Story and Leading into Play
Until age five or six early child’s play is 90% self-play. The child may be with other children or an adult who are doing similar activities, but the focus of the child’s play is still personal. Group play requires a number of children act out the same story together, that they pretend to be the King or Queen, or the Frog Prince. This is very complex, abstract. The early child is concrete in their play. Nearly all play during the early years involves story, sensory experience, touch and movement.
It is the role of the adult to create a rich environment to experience and explore and then to stand by, observe and see or suggest what might be useful, based on what the child is engaged in. For example, asking the child; “Do we need more water for the paint?” or, “I will get more paper,” rather than telling the child what to paint.
At the beach today we brought sand toys, food and an orange ball. When Carly began raking the sand, I asked, “should we build a castle?” “Yes," she said. I lead her into play with that suggestion. The question initiated a new story. She and I poured sand into the yellow pail and built walls until Carly shifted her focus to water. Her shifting of attention was my que to begin a new story. The challenge was now to create a game with the water and lead her again into play. Once engaged Carly is the story. I grabbed the orange ball and kicked it. This was again, leading Carly into play, first on dry sand and then into the water, which was another story, another game. At each step, the creative adult invites play by leading or inviting and then following the child’s lead, kicking or chasing the ball – responding to what she is doing.
When it was time to leave, I described how we needed to dry off our feet because we will soon be getting ready to go. I did not say, “it’s time to go.” Leaving is a new story. Children need time and space to change directions, to enter into a new activity. They need to finish one story before they can actively get engaged with the next. Adults are often abrupt. They need to invite the child into the next activity with story and then give the child some time to leave one activity-adventure and enter into the next. If we make the new story fun and interesting, they will be happy to play along – instead of fighting. Conflict arises when adults change the story before the current story has come to a close. Creative adults lead the child into the next adventure – rather than demanding the child do what the adult says.

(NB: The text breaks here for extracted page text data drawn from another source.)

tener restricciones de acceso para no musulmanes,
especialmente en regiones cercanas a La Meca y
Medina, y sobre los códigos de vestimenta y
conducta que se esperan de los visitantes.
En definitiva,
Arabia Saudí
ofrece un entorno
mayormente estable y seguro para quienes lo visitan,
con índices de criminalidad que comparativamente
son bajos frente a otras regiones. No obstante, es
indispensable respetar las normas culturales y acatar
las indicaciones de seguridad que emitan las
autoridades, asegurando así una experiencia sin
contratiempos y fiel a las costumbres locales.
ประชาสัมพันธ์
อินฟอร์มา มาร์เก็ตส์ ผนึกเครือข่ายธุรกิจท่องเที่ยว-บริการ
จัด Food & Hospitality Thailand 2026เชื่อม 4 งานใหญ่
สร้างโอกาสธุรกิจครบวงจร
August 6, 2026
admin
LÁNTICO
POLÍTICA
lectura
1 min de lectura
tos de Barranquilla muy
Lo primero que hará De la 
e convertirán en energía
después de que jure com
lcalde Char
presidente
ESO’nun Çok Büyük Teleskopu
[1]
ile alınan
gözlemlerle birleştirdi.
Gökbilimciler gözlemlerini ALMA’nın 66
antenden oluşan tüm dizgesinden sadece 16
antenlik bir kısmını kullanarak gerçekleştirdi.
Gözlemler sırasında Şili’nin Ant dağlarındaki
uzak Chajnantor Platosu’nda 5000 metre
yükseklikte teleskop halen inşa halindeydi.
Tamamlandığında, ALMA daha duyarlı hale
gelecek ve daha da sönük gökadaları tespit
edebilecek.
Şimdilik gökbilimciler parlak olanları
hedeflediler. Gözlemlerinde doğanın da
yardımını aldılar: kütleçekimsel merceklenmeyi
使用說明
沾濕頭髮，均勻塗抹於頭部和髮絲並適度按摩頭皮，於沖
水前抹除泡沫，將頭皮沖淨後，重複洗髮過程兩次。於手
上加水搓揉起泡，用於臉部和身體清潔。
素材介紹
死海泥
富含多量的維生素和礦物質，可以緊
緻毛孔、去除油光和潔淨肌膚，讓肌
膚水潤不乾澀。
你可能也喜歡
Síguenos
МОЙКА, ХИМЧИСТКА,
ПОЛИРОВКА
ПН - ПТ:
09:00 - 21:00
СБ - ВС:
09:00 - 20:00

In the car, I described how we would take a nice warm shower when we get home – to wash off the sandy butt and then have a snack. I told that story fifteen minutes before that play-adventure would begin. This gave Carly time to shift into the new story that I was inviting, leading her into. This ‘leading into’ is important with everything we do. We need to be creative, imaginative, inviting her into the next story to be acted out physically with engagement. I engaged and invited Carly nonverbally by kicking the orange ball when her play-attention drifted. In the car the invitation was verbal. Both were story.
It helps to think of every activity as a story being acted out physically. Painting goes nowhere without a story. Taking a large sheet of paper and painting a city that Carly’s toy cars and people can live in is a story acted out physically with paper and paint. If there is no story, the paint activity goes nowhere.
It is the story that leads and engages. Kicking the orange ball initiated a new nonverbal story. Original Play researcher Fred Donaldson, calls this, ‘the play look.’ That look was implicit in my kicking the ball. The story was, ‘let’s see how high it will bounce,’ or ‘what will happen when the ball rolls into the water?’ The act of kicking began a nonverbal story. Taking the shower was lead into with a verbal story, in this case long before we reached the shower.
To lead our child into play with story we must first imagine and feel the story in ourselves. All the rest is magic.